::: Text provided

I assume that the data you will process is going to be used multiple times and you will not repeat both queries multiple times.
And whatever you will do with the data, probably is not going to be displayed to the user all at the same time.
Having these foundation points I would process the following:
Think at this problem as a data processing
Have a third database or some other place with auxiliar Database tables where you can store all the result of the 2 queries.
To avoid timeouts or so, try to obtain the data using pagging (get thousands at a time) and save then in these aux DB tables, and NOT in "RAM" memory.
As soon as your logic completes all the data loading (import migration), then you can start processing it.
Data processing is a key point of database engines, they are efficient and lots of evolution during many years, do don't spend time reinventing the wheel. Use some Stored procedure to "crunch/process/merge" of the 2 auxiliary tables into only 1.
Now that you have all "merged" data in a 3th aux table, now you can use it to display or something else you need to use it.
If you want to read it faster, you must use original API to get the data faster. Avoid framework like linq and do rely on DataReader that one. Try to check weather you need something like dirty read (with(nolock) in sql server).
If your data is very huge, try to implement partial read. Something like making index to your data. Maybe you can put condition where date from - to until everything selected.
After that you must consider using Threading in your system to parallelize the flow. Actually 1 thread to get from job 1, another thread to get from job 2. This one will cut lot of time.
Technicalities aside, I think there is a more fundamental problem here.

::::::

- **To-do list**:
1. Reproduce the passage of the forum advice on handling large query results between "To avoid timeouts" and "need to use it.", inclusive, word for word.
2. Extend the forum discussion of merging and processing two large query results, picking up right after its final sentence.

::: Extracted entries

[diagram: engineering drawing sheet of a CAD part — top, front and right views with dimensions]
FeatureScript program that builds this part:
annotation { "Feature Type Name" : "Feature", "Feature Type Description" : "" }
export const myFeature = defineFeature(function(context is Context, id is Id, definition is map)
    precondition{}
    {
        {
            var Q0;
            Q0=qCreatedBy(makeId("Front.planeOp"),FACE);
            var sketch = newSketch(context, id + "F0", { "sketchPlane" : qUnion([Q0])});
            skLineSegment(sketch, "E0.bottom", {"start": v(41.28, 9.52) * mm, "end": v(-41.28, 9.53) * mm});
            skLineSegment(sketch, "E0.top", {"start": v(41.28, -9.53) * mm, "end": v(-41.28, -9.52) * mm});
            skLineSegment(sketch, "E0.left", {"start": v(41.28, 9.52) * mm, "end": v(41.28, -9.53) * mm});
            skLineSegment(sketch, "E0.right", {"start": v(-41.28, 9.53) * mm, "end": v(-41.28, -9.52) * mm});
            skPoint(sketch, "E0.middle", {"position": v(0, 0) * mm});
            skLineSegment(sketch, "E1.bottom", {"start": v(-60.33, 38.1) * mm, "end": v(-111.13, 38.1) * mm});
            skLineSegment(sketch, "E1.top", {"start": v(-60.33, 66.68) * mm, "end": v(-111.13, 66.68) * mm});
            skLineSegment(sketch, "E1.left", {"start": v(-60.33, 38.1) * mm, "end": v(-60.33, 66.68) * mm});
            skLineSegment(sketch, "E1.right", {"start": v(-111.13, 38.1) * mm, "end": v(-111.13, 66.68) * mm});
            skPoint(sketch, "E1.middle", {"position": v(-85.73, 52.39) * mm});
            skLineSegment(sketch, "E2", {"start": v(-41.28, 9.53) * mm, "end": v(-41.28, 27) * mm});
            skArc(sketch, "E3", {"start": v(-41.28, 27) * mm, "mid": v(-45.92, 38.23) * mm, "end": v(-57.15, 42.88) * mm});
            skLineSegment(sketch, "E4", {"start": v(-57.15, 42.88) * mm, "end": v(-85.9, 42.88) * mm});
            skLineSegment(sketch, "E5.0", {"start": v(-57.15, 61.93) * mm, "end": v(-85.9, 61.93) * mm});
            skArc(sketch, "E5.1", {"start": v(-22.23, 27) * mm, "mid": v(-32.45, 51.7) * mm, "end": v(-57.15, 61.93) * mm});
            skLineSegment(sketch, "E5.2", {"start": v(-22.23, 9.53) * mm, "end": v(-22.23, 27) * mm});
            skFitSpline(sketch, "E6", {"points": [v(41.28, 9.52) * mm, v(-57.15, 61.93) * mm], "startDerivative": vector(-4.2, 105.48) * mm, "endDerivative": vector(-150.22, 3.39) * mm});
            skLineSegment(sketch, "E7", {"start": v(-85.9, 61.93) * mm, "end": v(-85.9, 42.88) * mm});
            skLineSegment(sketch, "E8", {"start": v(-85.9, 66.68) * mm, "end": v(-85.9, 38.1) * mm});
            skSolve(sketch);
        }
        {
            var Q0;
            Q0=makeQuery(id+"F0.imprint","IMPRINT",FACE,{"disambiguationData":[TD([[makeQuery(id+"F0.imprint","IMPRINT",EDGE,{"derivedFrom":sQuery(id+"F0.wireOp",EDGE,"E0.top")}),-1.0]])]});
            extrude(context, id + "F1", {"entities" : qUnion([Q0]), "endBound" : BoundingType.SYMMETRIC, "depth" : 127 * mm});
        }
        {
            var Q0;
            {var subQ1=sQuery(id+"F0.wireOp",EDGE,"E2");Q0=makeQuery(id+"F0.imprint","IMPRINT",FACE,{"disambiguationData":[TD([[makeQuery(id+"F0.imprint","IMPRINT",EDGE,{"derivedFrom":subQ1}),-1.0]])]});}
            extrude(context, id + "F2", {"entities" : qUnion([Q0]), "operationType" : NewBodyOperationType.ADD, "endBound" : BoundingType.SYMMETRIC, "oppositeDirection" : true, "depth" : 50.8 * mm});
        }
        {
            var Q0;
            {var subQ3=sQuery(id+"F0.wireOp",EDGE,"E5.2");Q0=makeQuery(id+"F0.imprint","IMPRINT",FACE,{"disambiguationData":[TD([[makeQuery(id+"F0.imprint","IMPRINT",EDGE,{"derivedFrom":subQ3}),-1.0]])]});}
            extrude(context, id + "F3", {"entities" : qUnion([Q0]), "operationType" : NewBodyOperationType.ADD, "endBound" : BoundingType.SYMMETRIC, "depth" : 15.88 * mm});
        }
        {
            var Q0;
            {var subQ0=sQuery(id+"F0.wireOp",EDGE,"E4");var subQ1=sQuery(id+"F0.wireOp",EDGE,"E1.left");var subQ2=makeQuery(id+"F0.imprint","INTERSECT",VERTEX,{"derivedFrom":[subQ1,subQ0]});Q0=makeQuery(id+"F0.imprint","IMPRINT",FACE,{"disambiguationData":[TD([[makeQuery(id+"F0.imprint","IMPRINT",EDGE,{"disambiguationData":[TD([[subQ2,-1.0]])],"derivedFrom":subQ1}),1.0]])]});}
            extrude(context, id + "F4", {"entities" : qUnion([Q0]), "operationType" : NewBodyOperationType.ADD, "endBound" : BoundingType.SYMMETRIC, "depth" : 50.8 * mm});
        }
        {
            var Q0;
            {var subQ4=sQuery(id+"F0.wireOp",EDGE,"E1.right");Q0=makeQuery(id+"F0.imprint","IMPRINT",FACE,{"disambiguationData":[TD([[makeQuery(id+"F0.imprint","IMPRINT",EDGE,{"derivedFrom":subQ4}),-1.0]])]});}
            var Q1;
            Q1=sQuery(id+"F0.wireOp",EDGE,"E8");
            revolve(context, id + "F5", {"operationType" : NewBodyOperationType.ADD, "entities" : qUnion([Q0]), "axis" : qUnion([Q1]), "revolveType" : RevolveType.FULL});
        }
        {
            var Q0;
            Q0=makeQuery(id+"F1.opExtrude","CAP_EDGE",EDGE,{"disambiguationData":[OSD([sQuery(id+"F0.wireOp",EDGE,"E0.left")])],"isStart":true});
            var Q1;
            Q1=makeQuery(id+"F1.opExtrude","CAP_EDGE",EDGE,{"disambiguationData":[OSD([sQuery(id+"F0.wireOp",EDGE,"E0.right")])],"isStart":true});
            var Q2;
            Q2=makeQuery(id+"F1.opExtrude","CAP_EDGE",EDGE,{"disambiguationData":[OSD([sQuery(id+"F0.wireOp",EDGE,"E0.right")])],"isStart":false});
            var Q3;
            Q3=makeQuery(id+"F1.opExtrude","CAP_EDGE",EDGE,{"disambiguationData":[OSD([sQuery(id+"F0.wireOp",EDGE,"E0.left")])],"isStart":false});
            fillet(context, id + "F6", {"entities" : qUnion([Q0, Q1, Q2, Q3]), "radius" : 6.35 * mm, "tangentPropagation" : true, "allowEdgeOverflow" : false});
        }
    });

::::::
::: Extracted entries

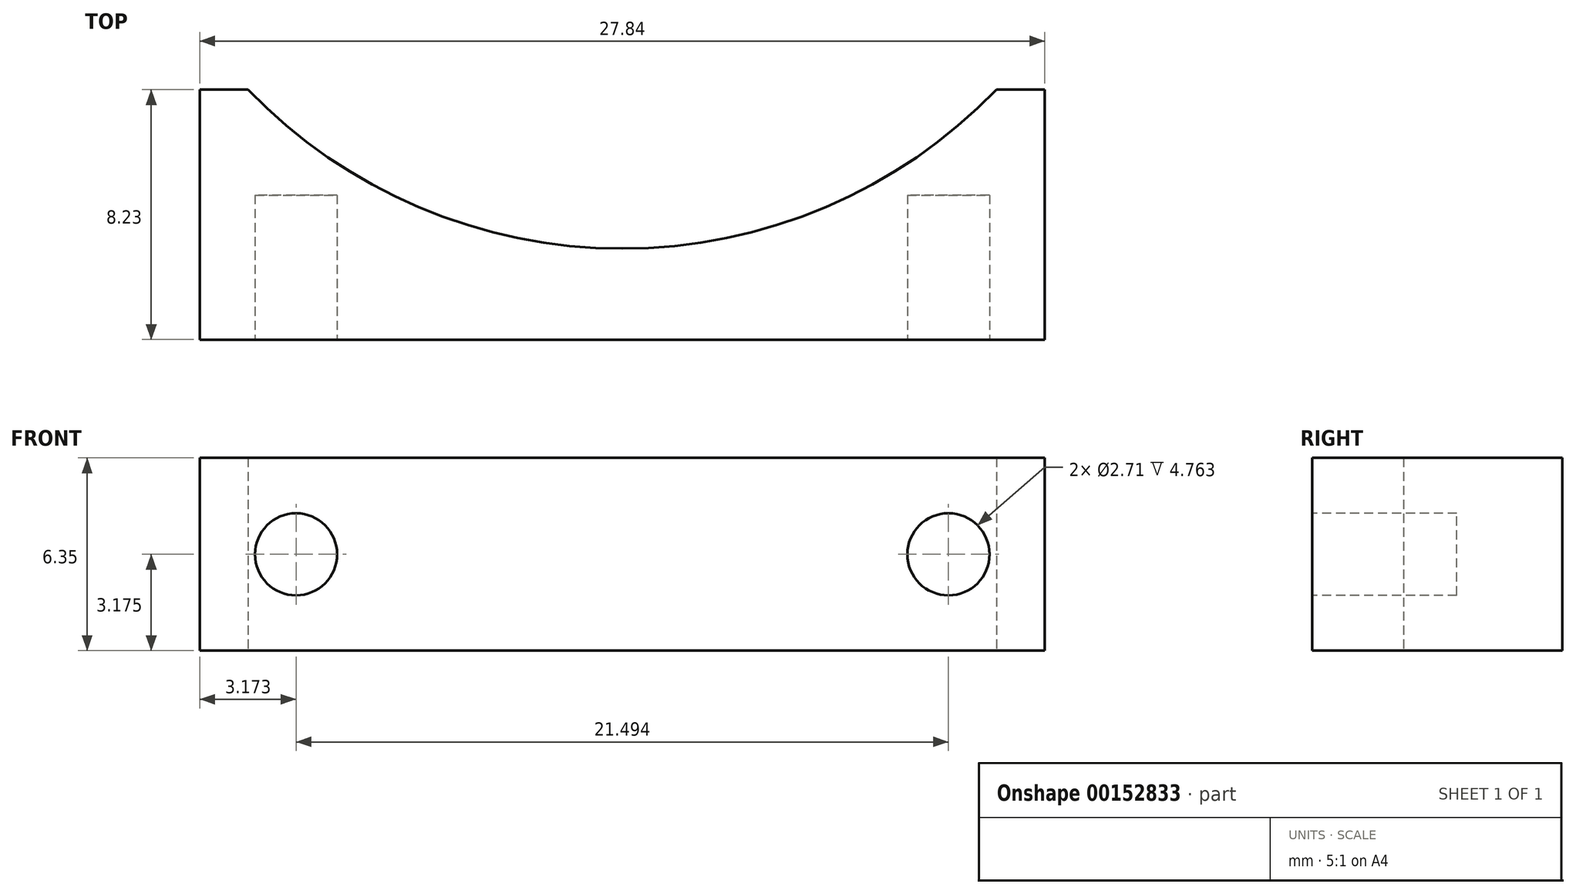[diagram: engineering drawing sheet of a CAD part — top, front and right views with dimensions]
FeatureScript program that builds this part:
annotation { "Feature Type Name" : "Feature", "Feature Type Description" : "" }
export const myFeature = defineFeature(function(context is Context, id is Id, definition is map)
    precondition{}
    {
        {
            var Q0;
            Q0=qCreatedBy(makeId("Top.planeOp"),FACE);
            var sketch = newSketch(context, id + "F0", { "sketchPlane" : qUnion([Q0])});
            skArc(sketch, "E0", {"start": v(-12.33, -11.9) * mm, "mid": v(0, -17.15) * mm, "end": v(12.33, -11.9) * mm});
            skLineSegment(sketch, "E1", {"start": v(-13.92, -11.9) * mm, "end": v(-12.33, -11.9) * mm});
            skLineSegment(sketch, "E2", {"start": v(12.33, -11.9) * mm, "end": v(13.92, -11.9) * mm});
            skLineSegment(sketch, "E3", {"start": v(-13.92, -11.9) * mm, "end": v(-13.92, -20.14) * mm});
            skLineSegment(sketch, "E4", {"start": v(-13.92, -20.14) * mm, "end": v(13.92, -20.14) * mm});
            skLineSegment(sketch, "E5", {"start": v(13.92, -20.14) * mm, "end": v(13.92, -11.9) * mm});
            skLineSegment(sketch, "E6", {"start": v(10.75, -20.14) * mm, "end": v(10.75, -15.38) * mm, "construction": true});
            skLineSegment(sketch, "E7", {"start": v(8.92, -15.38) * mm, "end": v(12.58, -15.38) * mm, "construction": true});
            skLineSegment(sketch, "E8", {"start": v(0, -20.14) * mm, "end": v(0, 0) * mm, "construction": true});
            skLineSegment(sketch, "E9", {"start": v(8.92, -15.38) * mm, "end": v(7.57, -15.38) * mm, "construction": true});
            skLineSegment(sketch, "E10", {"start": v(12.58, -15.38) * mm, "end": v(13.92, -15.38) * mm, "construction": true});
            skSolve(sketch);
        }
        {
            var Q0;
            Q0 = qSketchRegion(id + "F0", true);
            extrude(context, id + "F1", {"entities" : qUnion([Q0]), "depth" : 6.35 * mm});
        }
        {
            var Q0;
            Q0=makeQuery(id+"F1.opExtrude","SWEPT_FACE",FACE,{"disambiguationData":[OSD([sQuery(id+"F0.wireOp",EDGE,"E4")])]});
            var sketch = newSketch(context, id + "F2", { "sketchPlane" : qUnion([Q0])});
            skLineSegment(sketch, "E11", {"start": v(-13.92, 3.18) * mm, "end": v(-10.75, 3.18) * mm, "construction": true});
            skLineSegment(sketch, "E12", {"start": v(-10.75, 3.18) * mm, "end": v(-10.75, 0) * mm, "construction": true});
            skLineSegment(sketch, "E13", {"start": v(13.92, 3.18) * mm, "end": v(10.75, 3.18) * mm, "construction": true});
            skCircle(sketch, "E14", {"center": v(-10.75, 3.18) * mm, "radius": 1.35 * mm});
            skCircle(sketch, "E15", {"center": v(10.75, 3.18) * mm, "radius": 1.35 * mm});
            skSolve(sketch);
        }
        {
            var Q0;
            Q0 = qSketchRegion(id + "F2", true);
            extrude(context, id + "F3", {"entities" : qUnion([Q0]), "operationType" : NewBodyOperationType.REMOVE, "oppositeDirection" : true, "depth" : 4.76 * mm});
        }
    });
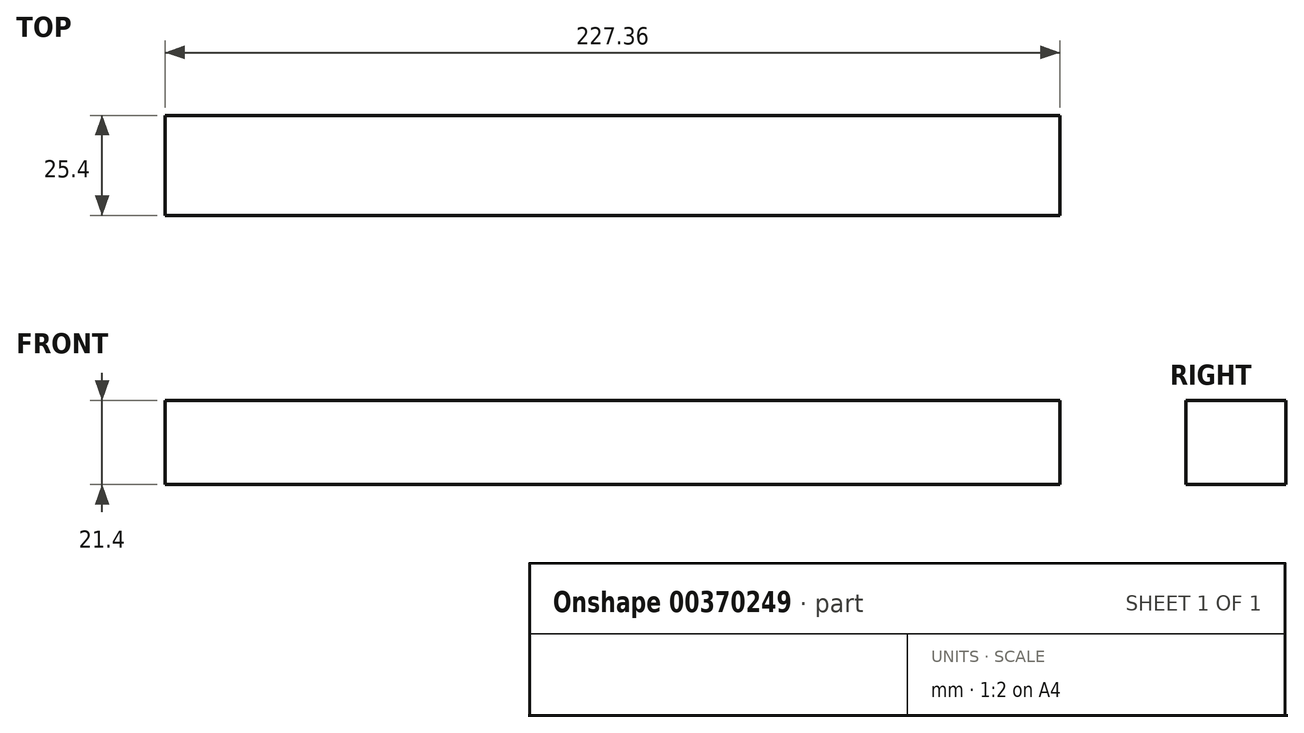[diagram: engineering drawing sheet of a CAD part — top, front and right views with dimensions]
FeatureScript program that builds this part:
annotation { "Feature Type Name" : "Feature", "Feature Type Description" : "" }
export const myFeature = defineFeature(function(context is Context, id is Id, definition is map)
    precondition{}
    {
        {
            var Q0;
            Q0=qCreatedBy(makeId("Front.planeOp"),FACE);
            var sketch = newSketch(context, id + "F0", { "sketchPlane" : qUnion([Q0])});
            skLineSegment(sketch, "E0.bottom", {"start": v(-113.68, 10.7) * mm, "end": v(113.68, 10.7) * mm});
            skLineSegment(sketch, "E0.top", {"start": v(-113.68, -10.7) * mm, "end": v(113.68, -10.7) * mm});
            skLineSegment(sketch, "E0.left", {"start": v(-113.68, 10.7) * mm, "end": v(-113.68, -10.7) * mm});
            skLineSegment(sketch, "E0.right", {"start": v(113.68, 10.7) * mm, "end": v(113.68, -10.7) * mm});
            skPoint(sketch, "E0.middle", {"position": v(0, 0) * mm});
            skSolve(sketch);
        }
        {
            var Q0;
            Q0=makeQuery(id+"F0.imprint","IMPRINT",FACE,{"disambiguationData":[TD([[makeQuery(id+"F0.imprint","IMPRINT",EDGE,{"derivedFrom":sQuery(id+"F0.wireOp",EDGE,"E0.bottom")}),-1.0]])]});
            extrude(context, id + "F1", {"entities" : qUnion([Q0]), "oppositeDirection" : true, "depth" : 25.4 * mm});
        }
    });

::::::

- **Replies**:
1.
To avoid timeouts or so, try to obtain the data using pagging (get thousands at a time) and save then in these aux DB tables, and NOT in "RAM" memory.
As soon as your logic completes all the data loading (import migration), then you can start processing it.
Data processing is a key point of database engines, they are efficient and lots of evolution during many years, do don't spend time reinventing the wheel. Use some Stored procedure to "crunch/process/merge" of the 2 auxiliary tables into only 1.
Now that you have all "merged" data in a 3th aux table, now you can use it to display or something else you need to use it.

2.
select [...] order by LinkedColumn
I does observe that while having index on LinkedColumn does improve performance but the problem is we are dealing with 3rd party RDBMS tables which might have index or might not.
We would like to keep database server as free as possible
If you cannot ensure that the DB has a tree based index on that column, it means the DB will be quite busy sorting your millions of elements. It's slow and resource hungry. Get rid of the order by in the SQL statement and perform it on application side to get results faster and reduce load on DB ...or ensure the DB has such an index!!!
...depending if this fetching is a common or a rare operation, you'll want to either enforce a proper index in the DB, or just fetch it all and sort it client side.
I had a similar situation many years ago. Before I looked at the problem it took 5 days running continuously to move data between 2 systems using SQL.
I took a different approach.
We extracted the data from the source system into just a small number of files representing a flattened out data model and arranged the data in each file so it all naturally flowed in the proper sequence as we read from the files.
I then wrote a Java program that processed these flattened data files and produced individual table load files for the target system. So, for example, the source extract had less than a dozen data files from the source system which turned into 30 to 40 or so load files for the target database.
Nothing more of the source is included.